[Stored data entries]
□ □ □

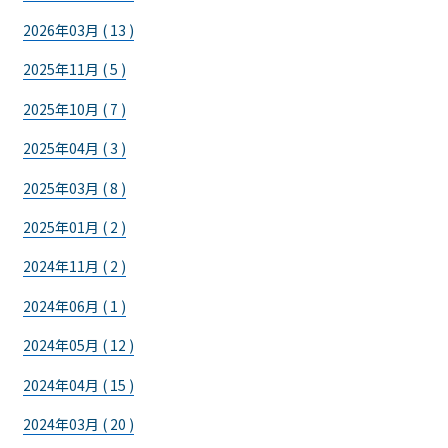
2026年03月 ( 13 )
2025年11月 ( 5 )
2025年10月 ( 7 )
2025年04月 ( 3 )
2025年03月 ( 8 )
2025年01月 ( 2 )
2024年11月 ( 2 )
2024年06月 ( 1 )
2024年05月 ( 12 )
2024年04月 ( 15 )
2024年03月 ( 20 )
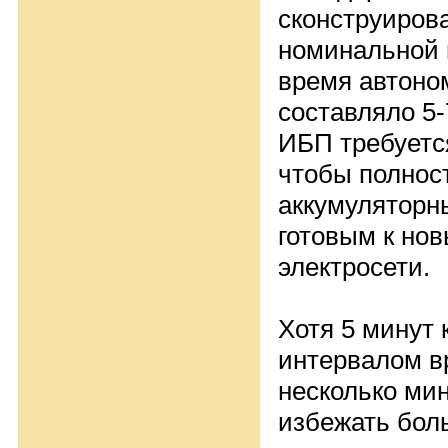
сконструирова
номинальной 
время автоно
составляло 5-
ИБП требуется
чтобы полнос
аккумуляторн
готовым к но
электросети.
Хотя 5 минут
интервалом в
несколько ми
избежать бол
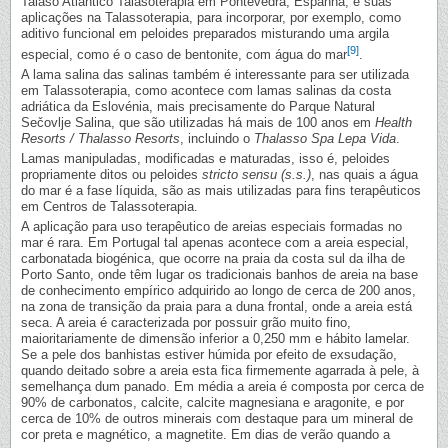
Talaso Atlántico Talasoterapia em Pontevedra, Espanha, e suas
aplicações na Talassoterapia, para incorporar, por exemplo, como
aditivo funcional em peloides preparados misturando uma argila
[9]
especial, como é o caso de bentonite, com água do mar
.
A lama salina das salinas também é interessante para ser utilizada
em Talassoterapia, como acontece com lamas salinas da costa
adriática da Eslovénia, mais precisamente do Parque Natural
Sečovlje Salina, que são utilizadas há mais de 100 anos em
Health
Resorts / Thalasso Resorts
, incluindo o
Thalasso Spa Lepa Vida
.
Lamas manipuladas, modificadas e maturadas, isso é, peloides
propriamente ditos ou peloides
stricto sensu (s.s.)
, nas quais a água
do mar é a fase líquida, são as mais utilizadas para fins terapêuticos
em Centros de Talassoterapia.
A aplicação para uso terapêutico de areias especiais formadas no
mar é rara. Em Portugal tal apenas acontece com a areia especial,
carbonatada biogénica, que ocorre na praia da costa sul da ilha de
Porto Santo, onde têm lugar os tradicionais banhos de areia na base
de conhecimento empírico adquirido ao longo de cerca de 200 anos,
na zona de transição da praia para a duna frontal, onde a areia está
seca. A areia é caracterizada por possuir grão muito fino,
maioritariamente de dimensão inferior a 0,250 mm e hábito lamelar.
Se a pele dos banhistas estiver húmida por efeito de exsudação,
quando deitado sobre a areia esta fica firmemente agarrada à pele, à
semelhança dum panado. Em média a areia é composta por cerca de
90% de carbonatos, calcite, calcite magnesiana e aragonite, e por
cerca de 10% de outros minerais com destaque para um mineral de
cor preta e magnético, a magnetite. Em dias de verão quando a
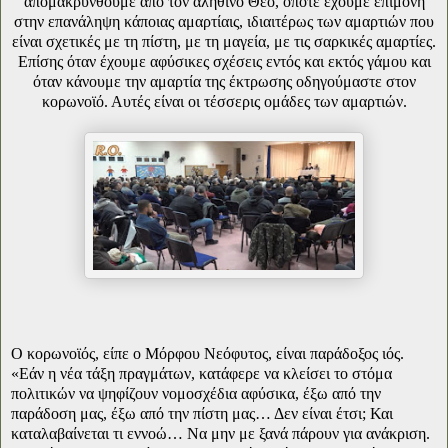
απομακρυνθούμε από τον αληθινό Θεό, όποτε έχουμε επιμονή
στην επανάληψη κάποιας αμαρτίαις, ιδιαιτέρως των αμαρτιών που
είναι σχετικές με τη πίστη, με τη μαγεία, με τις σαρκικές αμαρτίες.
Επίσης όταν έχουμε αφύσικες σχέσεις εντός και εκτός γάμου και
όταν κάνουμε την αμαρτία της έκτρωσης οδηγούμαστε στον
κορωνοϊό. Αυτές είναι οι τέσσερις ομάδες των αμαρτιών.
Ο κορωνοϊός, είπε ο Μόρφου Νεόφυτος, είναι παράδοξος ιός.
«Εάν η νέα τάξη πραγμάτων, κατάφερε να κλείσει το στόμα
πολιτικών να ψηφίζουν νομοσχέδια αφύσικα, έξω από την
παράδοση μας, έξω από την πίστη μας… Δεν είναι έτσι; Και
καταλαβαίνεται τι εννοώ… Να μην με ξανά πάρουν για ανάκριση.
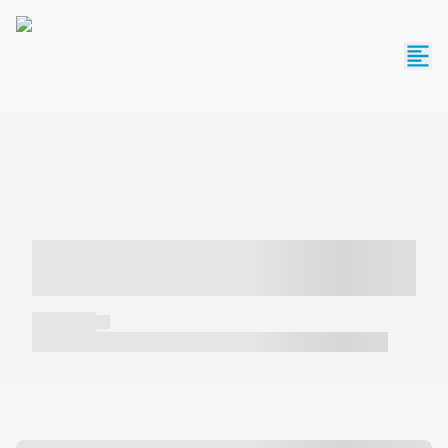
----- ----- -- ------ ---- ---- -- ----- -----
----- --- ------
----- -----
----- ----- -- ------ ---- ---- -- ----- ----- ----- --- ------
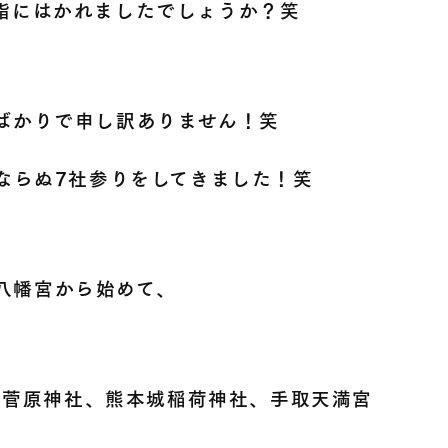
詣にはかれましたでしょうか？笑
ばかりで申し訳ありません！笑
ならぬ7社参りをしてきました！笑
八幡宮から始めて、
崎菅原神社、熊本城稲荷神社、手取天満宮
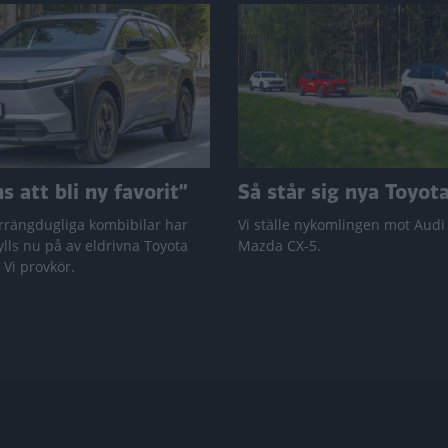
 att bli ny favorit”
Så står sig nya Toyot
rrängdugliga kombibilar har
Vi ställe nykomlingen mot Audi
lls nu på av eldrivna Toyota
Mazda CX-5.
 Vi provkör.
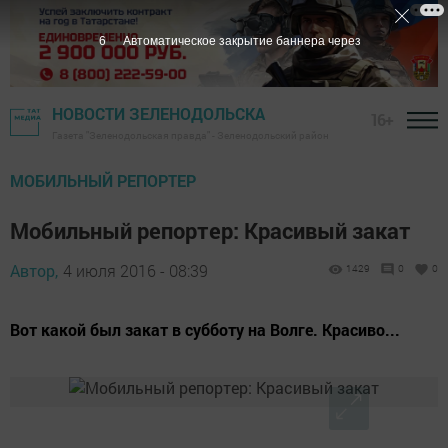
5
Автоматическое закрытие баннера через
НОВОСТИ ЗЕЛЕНОДОЛЬСКА
16+
Газета "Зеленодольская правда" - Зеленодольский район
МОБИЛЬНЫЙ РЕПОРТЕР
Мобильный репортер: Красивый закат
Автор,
4 июля 2016 - 08:39
1429
0
0
Вот какой был закат в субботу на Волге. Красиво...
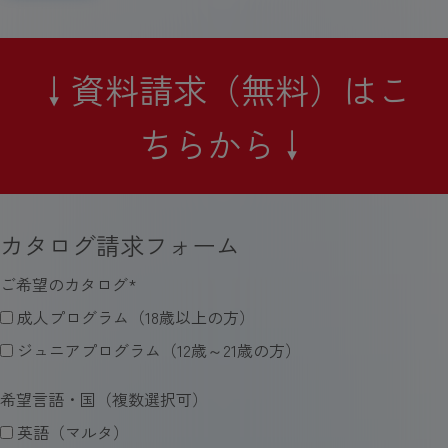
↓資料請求（無料）はこ
ちらから↓
カタログ請求フォーム
ご希望のカタログ
*
成人プログラム（18歳以上の方）
ジュニアプログラム（12歳～21歳の方）
希望言語・国（複数選択可）
英語（マルタ）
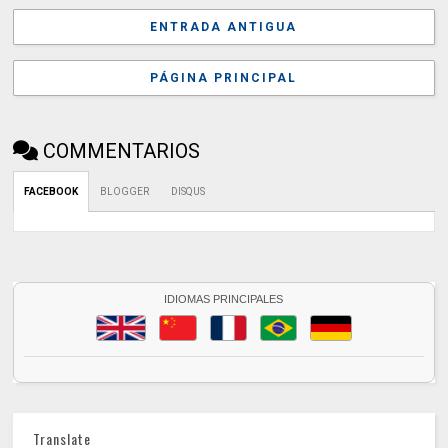
ENTRADA ANTIGUA
PÁGINA PRINCIPAL
COMMENTARIOS
FACEBOOK
BLOGGER
DISQUS
IDIOMAS PRINCIPALES
Translate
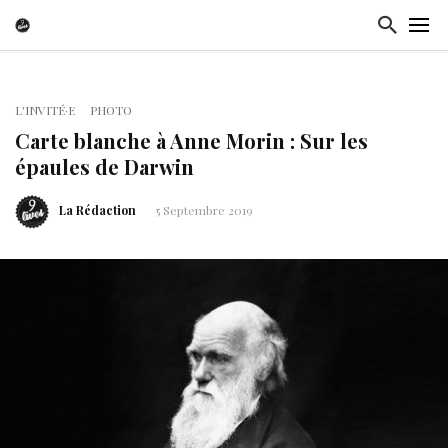
L'INVITÉ·E
PHOTO
Carte blanche à Anne Morin : Sur les
épaules de Darwin
La Rédaction
5 Septembre 2019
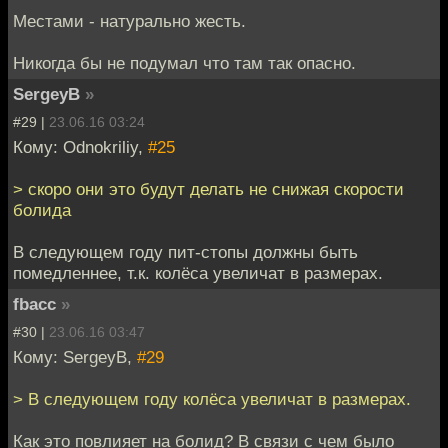
Местами - натурально жесть.
Никогда бы не подумал что там так опасно.
SergeyB
»
#29 |
23.06.16 03:24
Кому: Odnokriliy,
#25
> скоро они это будут делать не снижая скорости
болида
В следующем году пит-стопы должны быть
помедленнее, т.к. колёса увеличат в размерах.
fbacc
»
#30 |
23.06.16 03:47
Кому: SergeyB,
#29
> В следующем году колёса увеличат в размерах.
Как это повлияет на болид? В связи с чем было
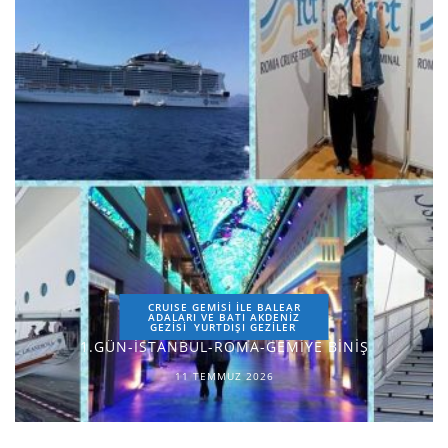
CRUISE GEMİSİ İLE BALEAR
ADALARI VE BATI AKDENİZ
GEZİSİ
YURTDIŞI GEZILER
1.GÜN-İSTANBUL-ROMA-GEMİYE BİNİŞ
11 TEMMUZ 2026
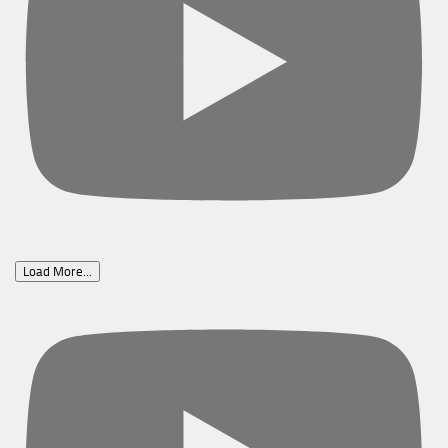
Load More...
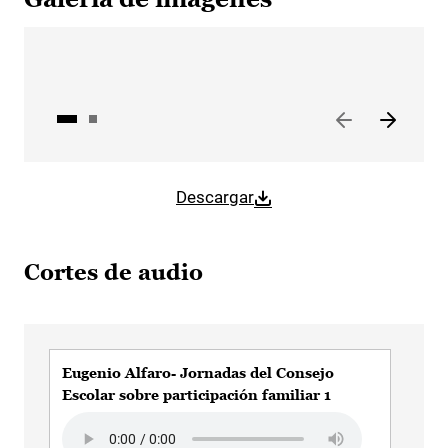
Descargar
Cortes de audio
Eugenio Alfaro- Jornadas del Consejo
Eug
Escolar sobre participación familiar 1
Aud
Audio file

□ □ □

What is expected
The entries above, without their pictures, should be written out exactly.

Problem solution
2026年03月 ( 13 )
2025年11月 ( 5 )
2025年10月 ( 7 )
2025年04月 ( 3 )
2025年03月 ( 8 )
2025年01月 ( 2 )
2024年11月 ( 2 )
2024年06月 ( 1 )
2024年05月 ( 12 )
2024年04月 ( 15 )
2024年03月 ( 20 )
сконструирова
номинальной 
время автоно
составляло 5-
ИБП требуется
чтобы полнос
аккумуляторн
готовым к но
электросети.
Хотя 5 минут
интервалом в
несколько ми
избежать бол
Talaso Atlántico Talasoterapia em Pontevedra, Espanha, e suas
aplicações na Talassoterapia, para incorporar, por exemplo, como
aditivo funcional em peloides preparados misturando uma argila
[9]
especial, como é o caso de bentonite, com água do mar
.
A lama salina das salinas também é interessante para ser utilizada
em Talassoterapia, como acontece com lamas salinas da costa
adriática da Eslovénia, mais precisamente do Parque Natural
Sečovlje Salina, que são utilizadas há mais de 100 anos em
Health
Resorts / Thalasso Resorts
, incluindo o
Thalasso Spa Lepa Vida
.
Lamas manipuladas, modificadas e maturadas, isso é, peloides
propriamente ditos ou peloides
stricto sensu (s.s.)
, nas quais a água
do mar é a fase líquida, são as mais utilizadas para fins terapêuticos
em Centros de Talassoterapia.
A aplicação para uso terapêutico de areias especiais formadas no
mar é rara. Em Portugal tal apenas acontece com a areia especial,
carbonatada biogénica, que ocorre na praia da costa sul da ilha de
Porto Santo, onde têm lugar os tradicionais banhos de areia na base
de conhecimento empírico adquirido ao longo de cerca de 200 anos,
na zona de transição da praia para a duna frontal, onde a areia está
seca. A areia é caracterizada por possuir grão muito fino,
maioritariamente de dimensão inferior a 0,250 mm e hábito lamelar.
Se a pele dos banhistas estiver húmida por efeito de exsudação,
quando deitado sobre a areia esta fica firmemente agarrada à pele, à
semelhança dum panado. Em média a areia é composta por cerca de
90% de carbonatos, calcite, calcite magnesiana e aragonite, e por
cerca de 10% de outros minerais com destaque para um mineral de
cor preta e magnético, a magnetite. Em dias de verão quando a
απομακρυνθούμε από τον αληθινό Θεό, όποτε έχουμε επιμονή
στην επανάληψη κάποιας αμαρτίαις, ιδιαιτέρως των αμαρτιών που
είναι σχετικές με τη πίστη, με τη μαγεία, με τις σαρκικές αμαρτίες.
Επίσης όταν έχουμε αφύσικες σχέσεις εντός και εκτός γάμου και
όταν κάνουμε την αμαρτία της έκτρωσης οδηγούμαστε στον
κορωνοϊό. Αυτές είναι οι τέσσερις ομάδες των αμαρτιών.
Ο κορωνοϊός, είπε ο Μόρφου Νεόφυτος, είναι παράδοξος ιός.
«Εάν η νέα τάξη πραγμάτων, κατάφερε να κλείσει το στόμα
πολιτικών να ψηφίζουν νομοσχέδια αφύσικα, έξω από την
παράδοση μας, έξω από την πίστη μας… Δεν είναι έτσι; Και
καταλαβαίνεται τι εννοώ… Να μην με ξανά πάρουν για ανάκριση.
----- ----- -- ------ ---- ---- -- ----- -----
----- --- ------
----- -----
----- ----- -- ------ ---- ---- -- ----- ----- ----- --- ------
詣にはかれましたでしょうか？笑
ばかりで申し訳ありません！笑
ならぬ7社参りをしてきました！笑
八幡宮から始めて、
崎菅原神社、熊本城稲荷神社、手取天満宮
 att bli ny favorit”
Så står sig nya Toyot
rrängdugliga kombibilar har
Vi ställe nykomlingen mot Audi
lls nu på av eldrivna Toyota
Mazda CX-5.
 Vi provkör.
5
Автоматическое закрытие баннера через
НОВОСТИ ЗЕЛЕНОДОЛЬСКА
16+
Газета "Зеленодольская правда" - Зеленодольский район
МОБИЛЬНЫЙ РЕПОРТЕР
Мобильный репортер: Красивый закат
Автор,
4 июля 2016 - 08:39
1429
0
0
Вот какой был закат в субботу на Волге. Красиво...
↓資料請求（無料）はこ
ちらから↓
カタログ請求フォーム
ご希望のカタログ
*
成人プログラム（18歳以上の方）
ジュニアプログラム（12歳～21歳の方）
希望言語・国（複数選択可）
英語（マルタ）
ENTRADA ANTIGUA
PÁGINA PRINCIPAL
COMMENTARIOS
FACEBOOK
BLOGGER
DISQUS
IDIOMAS PRINCIPALES
Translate
L'INVITÉ·E
PHOTO
Carte blanche à Anne Morin : Sur les
épaules de Darwin
La Rédaction
5 Septembre 2019
Местами - натурально жесть.
Никогда бы не подумал что там так опасно.
SergeyB
»
#29 |
23.06.16 03:24
Кому: Odnokriliy,
#25
> скоро они это будут делать не снижая скорости
болида
В следующем году пит-стопы должны быть
помедленнее, т.к. колёса увеличат в размерах.
fbacc
»
#30 |
23.06.16 03:47
Кому: SergeyB,
#29
> В следующем году колёса увеличат в размерах.
Как это повлияет на болид? В связи с чем было
CRUISE GEMİSİ İLE BALEAR
ADALARI VE BATI AKDENİZ
GEZİSİ
YURTDIŞI GEZILER
1.GÜN-İSTANBUL-ROMA-GEMİYE BİNİŞ
11 TEMMUZ 2026
Load More...
Descargar
Cortes de audio
Eugenio Alfaro- Jornadas del Consejo
Eug
Escolar sobre participación familiar 1
Aud
Audio file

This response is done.